** TASK STATEMENT **
All lines from the one with "La partida del" through the close of the records below are to be set down exactly, and no others.

(Extracted data entries)
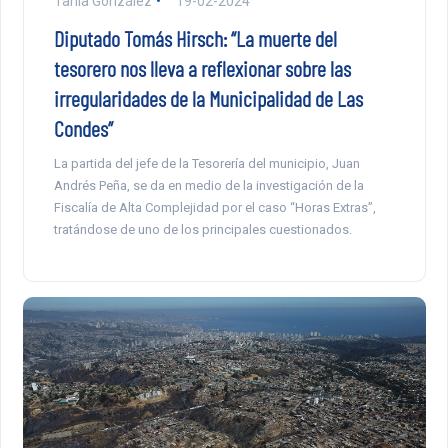
Tania González
19-02-2024
Diputado Tomás Hirsch: “La muerte del
tesorero nos lleva a reflexionar sobre las
irregularidades de la Municipalidad de Las
Condes”
La partida del jefe de la Tesorería del municipio, Juan
Andrés Peña, se da en medio de la investigación de la
Fiscalía de Alta Complejidad por el caso “Horas Extras”,
tratándose de uno de los principales cuestionados.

** EXERCISE OUTPUT **
La partida del jefe de la Tesorería del municipio, Juan
Andrés Peña, se da en medio de la investigación de la
Fiscalía de Alta Complejidad por el caso “Horas Extras”,
tratándose de uno de los principales cuestionados.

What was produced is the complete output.